You can use matlab, numpy, octave, APL, whatever rocks your boat, as long as it supports matrix algebra, to get your answer very quickly and very easily.
This sounds a little like homework... but I would go with this line of logic.
Run a loop seeing how many moves it would take to move all the statues to face one direction. You would get something like allEast = 30, allWest = 5, etc. Take the lowest sum and corresponding direction would be the answer. With that mindset its pretty easy to build an algorithm to handle computation.
Brute-force could work. A move applied 4 times is the same as not applying the move at all, so each move can only be applied 0, 1, 2, or 3 times.
The order of the moves does not matter. Move a followed by b is the same as b followed by a.
So there are only 4^8 = 65536 possible combinations of moves.

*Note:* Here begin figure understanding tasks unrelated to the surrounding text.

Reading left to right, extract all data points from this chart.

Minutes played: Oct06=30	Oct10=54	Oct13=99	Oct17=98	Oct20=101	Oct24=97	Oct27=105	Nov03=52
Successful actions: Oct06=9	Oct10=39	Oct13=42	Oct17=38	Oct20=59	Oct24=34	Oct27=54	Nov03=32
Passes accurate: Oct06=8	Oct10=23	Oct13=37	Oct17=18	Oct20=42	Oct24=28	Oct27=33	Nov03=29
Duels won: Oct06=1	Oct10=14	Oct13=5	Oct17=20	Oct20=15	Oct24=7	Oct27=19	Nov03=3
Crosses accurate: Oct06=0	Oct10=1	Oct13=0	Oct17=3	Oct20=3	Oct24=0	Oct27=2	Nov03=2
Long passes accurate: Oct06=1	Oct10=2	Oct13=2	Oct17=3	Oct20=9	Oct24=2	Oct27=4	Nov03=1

A general solution is to note that there are only 4^8 = 64k different configurations. Each move can therefore be represented as a table of 64k 2 byte indices taking one configuration to the next. The 2 bytes e.g. are divided into 8 2-bit fields 0=N, 1=E, 2=S, 3=W. Further we can use one more table of bits to say which of the 64k configurations have all statues pointing in the same direction.
These tables don't need to be computed at run time. They can be preprocessed while writing the program and stored.
Let table A[c] give the configuration resulting after applying move A to configuration c. and Z[c] return true iff c is a successful config.
So we can use a kind of BFS:
1. Let C be a set of configurations, initially C = { s } where s is the starting config
2. Let n = 0
3. If Z[c] is true for any c in C, return n
4. Let C' be the result of applying A, B, ... H to each element of C.
5. Set C = C', n = n + 1 and go to 3
C can theoretically grow to be almost 64k in size, but the bigger it gets, the better the chances of success, so this ought to be quite fast in practice.